I suspect the difference isn't the language but rather the compiler, were you using GCC or Clang for the C code? Regardless, the solution is probably to add mem::unreachable at the end of your function.

That's right @parched, of course I should mention which compiler I was using. It's gcc 7.2.1.

Adding core::mem::unreachable() after the assembler block removes the branch and link instruction, but instead inserts an permanently undefined instruction:

2000000a:	e7fe      	b.n	2000000a <startup+0xa>
2000000c:	defe      	udf	#254	; 0xfe
2000000e:	bf00      	nop
20000010:	2001c000 	.word	0x2001c000

As said, this is no big concern, I'm just interested in understanding why Rust/LLVM adds this extra instruction while C/gcc don't. Somehow gcc understands that this function is never called and can optimize away the branch and exchange instruction, right?

What happens if you remove the #[inline(never)]?

This seems to be a real difference between Rust and Clang. Rust always inserts a "return;" at the end of a naked function, whereas Clang does not. Clang always inserts the "unreachable" instruction at the end, Rust does not. I don't think much thought was given to this behavior when implementing naked functions, if you have a particular opinion one way or another, you should voice it in the naked functions tracking issue

Removing #[inline(never)] doesn't alter this behaviour. I guess that's reasonable..?

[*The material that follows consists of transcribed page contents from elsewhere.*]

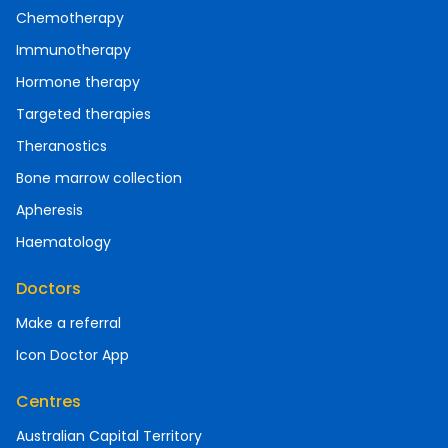
Chemotherapy
Immunotherapy
Hormone therapy
Targeted therapies
Theranostics
Bone marrow collection
Apheresis
Haematology
Doctors
Make a referral
Icon Doctor App
Centres
Australian Capital Territory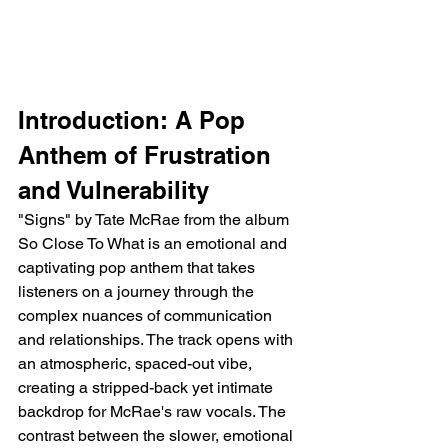
Introduction: A Pop 
Anthem of Frustration 
and Vulnerability
"Signs" by Tate McRae from the album 
So Close To What is an emotional and 
captivating pop anthem that takes 
listeners on a journey through the 
complex nuances of communication 
and relationships. The track opens with 
an atmospheric, spaced-out vibe, 
creating a stripped-back yet intimate 
backdrop for McRae's raw vocals. The 
contrast between the slower, emotional 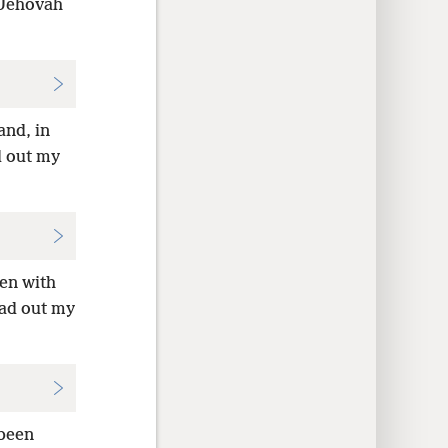
 Jehovah
and, in
d out my
ven with
ead out my
 been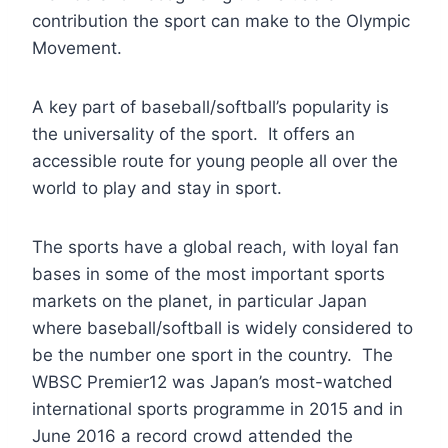
contribution the sport can make to the Olympic
Movement.
A key part of baseball/softball’s popularity is
the universality of the sport. It offers an
accessible route for young people all over the
world to play and stay in sport.
The sports have a global reach, with loyal fan
bases in some of the most important sports
markets on the planet, in particular Japan
where baseball/softball is widely considered to
be the number one sport in the country. The
WBSC Premier12 was Japan’s most-watched
international sports programme in 2015 and in
June 2016 a record crowd attended the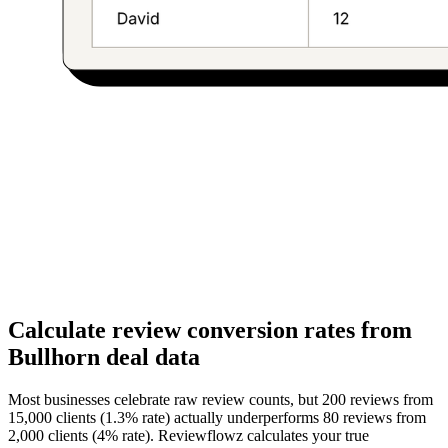
Calculate review conversion rates from
Bullhorn deal data
Most businesses celebrate raw review counts, but 200 reviews from
15,000 clients (1.3% rate) actually underperforms 80 reviews from
2,000 clients (4% rate). Reviewflowz calculates your true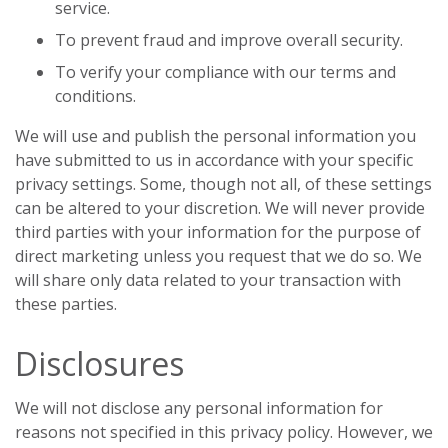
service.
To prevent fraud and improve overall security.
To verify your compliance with our terms and
conditions.
We will use and publish the personal information you
have submitted to us in accordance with your specific
privacy settings. Some, though not all, of these settings
can be altered to your discretion. We will never provide
third parties with your information for the purpose of
direct marketing unless you request that we do so. We
will share only data related to your transaction with
these parties.
Disclosures
We will not disclose any personal information for
reasons not specified in this privacy policy. However, we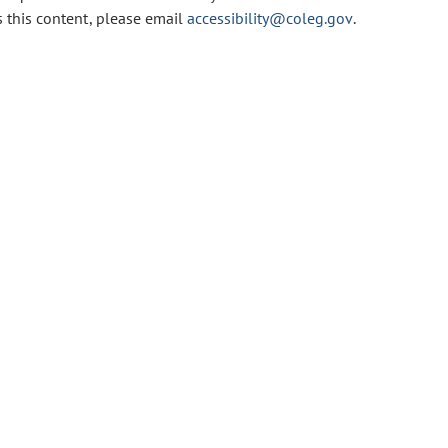
s this content, please email
accessibility@coleg.gov
.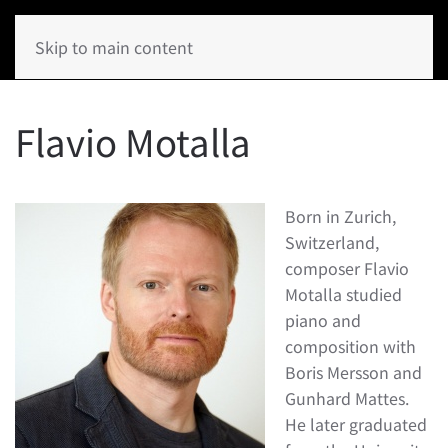
Skip to main content
Flavio Motalla
Born in Zurich,
Switzerland,
composer Flavio
Motalla studied
piano and
composition with
Boris Mersson and
Gunhard Mattes.
He later graduated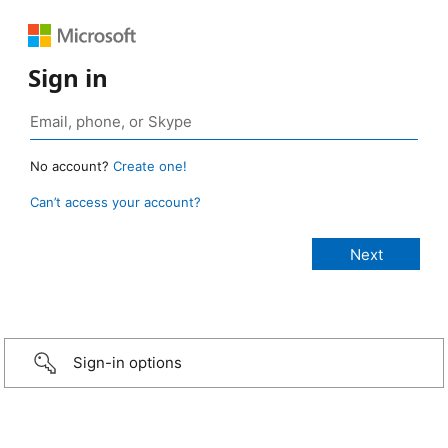
Sign in
No account?
Create one!
Can’t access your account?
Sign-in options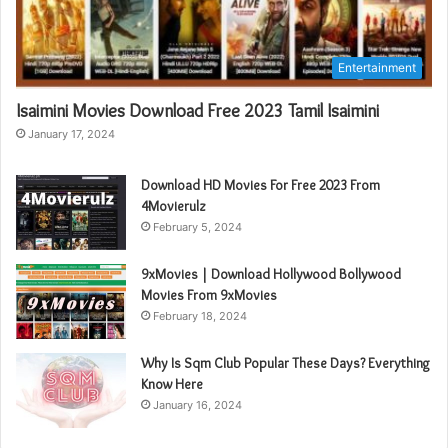
Entertainment
Isaimini Movies Download Free 2023 Tamil Isaimini
January 17, 2024
Download HD Movies For Free 2023 From
4Movierulz
February 5, 2024
9xMovies | Download Hollywood Bollywood
Movies From 9xMovies
February 18, 2024
Why Is Sqm Club Popular These Days? Everything
Know Here
January 16, 2024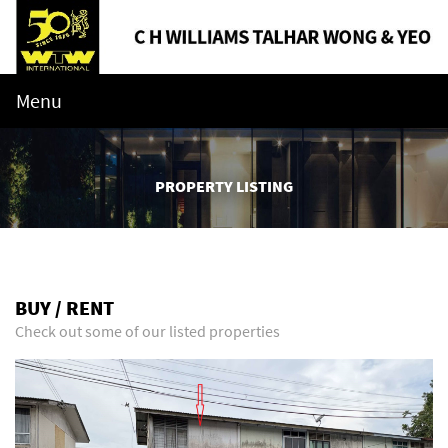
Menu
PROPERTY LISTING
BUY / RENT
Check out some of our listed properties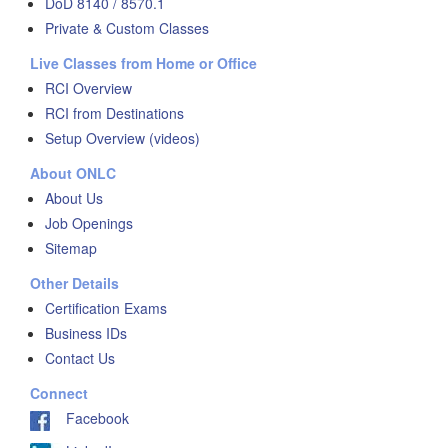
DoD 8140 / 8570.1
Private & Custom Classes
Live Classes from Home or Office
RCI Overview
RCI from Destinations
Setup Overview (videos)
About ONLC
About Us
Job Openings
Sitemap
Other Details
Certification Exams
Business IDs
Contact Us
Connect
Facebook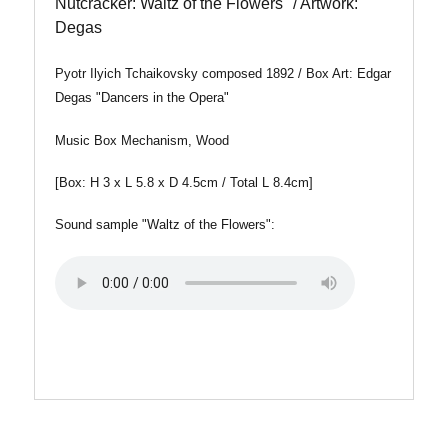
Nutcracker: Waltz of the Flowers" / Artwork:
Degas
Pyotr Ilyich Tchaikovsky composed 1892 / Box Art: Edgar
Degas "Dancers in the Opera"
Music Box Mechanism, Wood
[Box: H 3 x L 5.8 x D 4.5cm / Total L 8.4cm]
Sound sample "Waltz of the Flowers":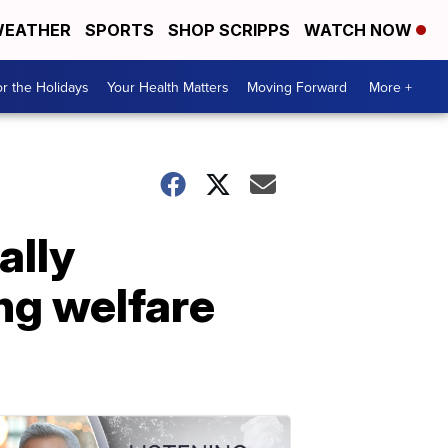
EATHER
SPORTS
SHOP SCRIPPS
WATCH NOW
r the Holidays
Your Health Matters
Moving Forward
More +
ally
ng welfare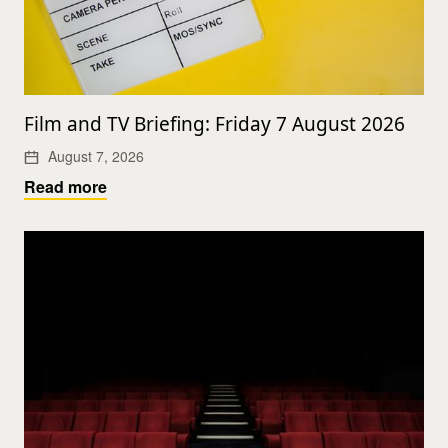
Film and TV Briefing: Friday 7 August 2026
August 7, 2026
Read more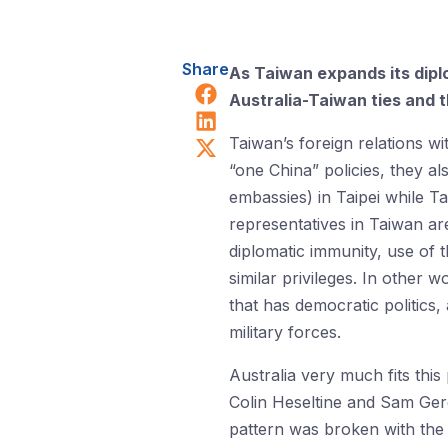
Share
As Taiwan expands its dipl
Share on Facebook
Australia-Taiwan ties and t
Share on LinkedIn
Share on X (Twitter)
Taiwan’s foreign relations wi
“one China” policies, they al
embassies) in Taipei while Ta
representatives in Taiwan ar
diplomatic immunity, use of t
similar privileges. In other 
that has democratic politics
military forces.
Australia very much fits this
Colin Heseltine and Sam Gero
pattern was broken with the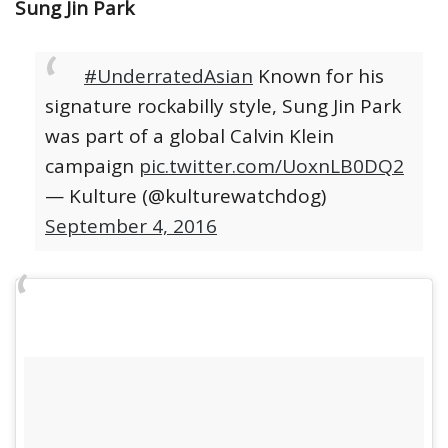
Sung Jin Park
#UnderratedAsian
Known for his
signature rockabilly style, Sung Jin Park
was part of a global Calvin Klein
campaign
pic.twitter.com/UoxnLB0DQ2
— Kulture (@kulturewatchdog)
September 4, 2016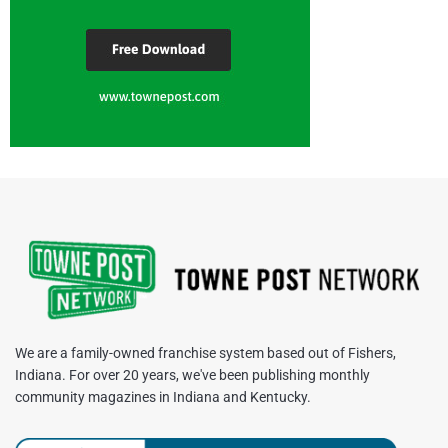
We are a family-owned franchise system based out of Fishers,
Indiana. For over 20 years, we've been publishing monthly
community magazines in Indiana and Kentucky.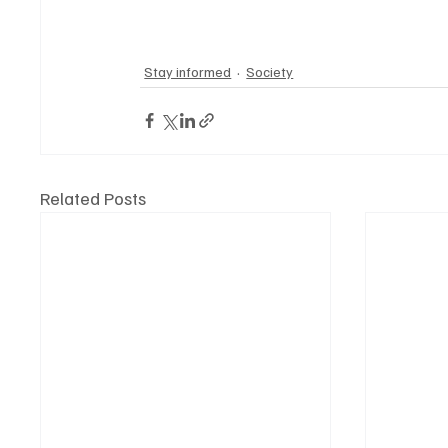
Stay informed
Society
Related Posts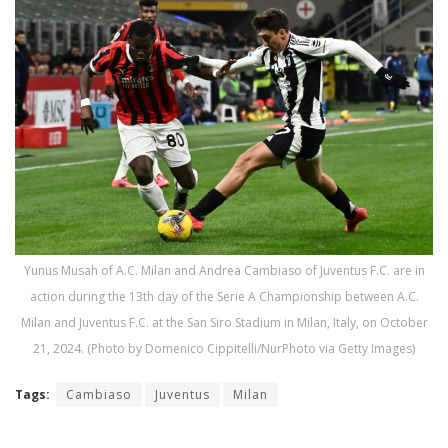
Yunus Musah of A.C. Milan and Andrea Cambiaso of Juventus F.C. are in
action during the 13th day of the Serie A Championship between A.C.
Milan and Juventus F.C. at the San Siro Stadium in Milan, Italy, on October
21, 2024. (Photo by Domenico Cippitelli/NurPhoto via Getty Images)
Tags:
Cambiaso
Juventus
Milan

Are you compiling in debug or release mode?

I can imagine that in debug mode, Rust tries to trigger a debugger or something, maybe that's the reason for udf #254.

Interesting! It didn't come to my mind before to compile the c file in Clang. Tried it now, with the following result:

20000000 <startup>:
20000000:	bf00      	nop
20000002:	f8df d008 	ldr.w	sp, [pc, #8]	; 2000000c <startup+0xc>
20000006:	f000 f803 	bl	20000010 <main>
2000000a:	e7fe      	b.n	2000000a <startup+0xa>
2000000c:	2001c000 	.word	0x2001c000

It's identical to the file produced by gcc, at least for this excerpt (the main function is different between gcc/Clang, but that's another story). So at least in this case, Clang does not insert the udf instruction which appeared after the adding of unreachable().

As far as I understand naked functions, this seems very strange. Is not the purpose of these to skip all prologue/epilogue? I would guess this included returning. I guess I will voice it in the tracking issue, thanks to pointing me there.

I am compiling in release mode, I'm still in a early phase of my Rust coding for bare metal and want to learn what it really compiles down to, as stripped down as possible.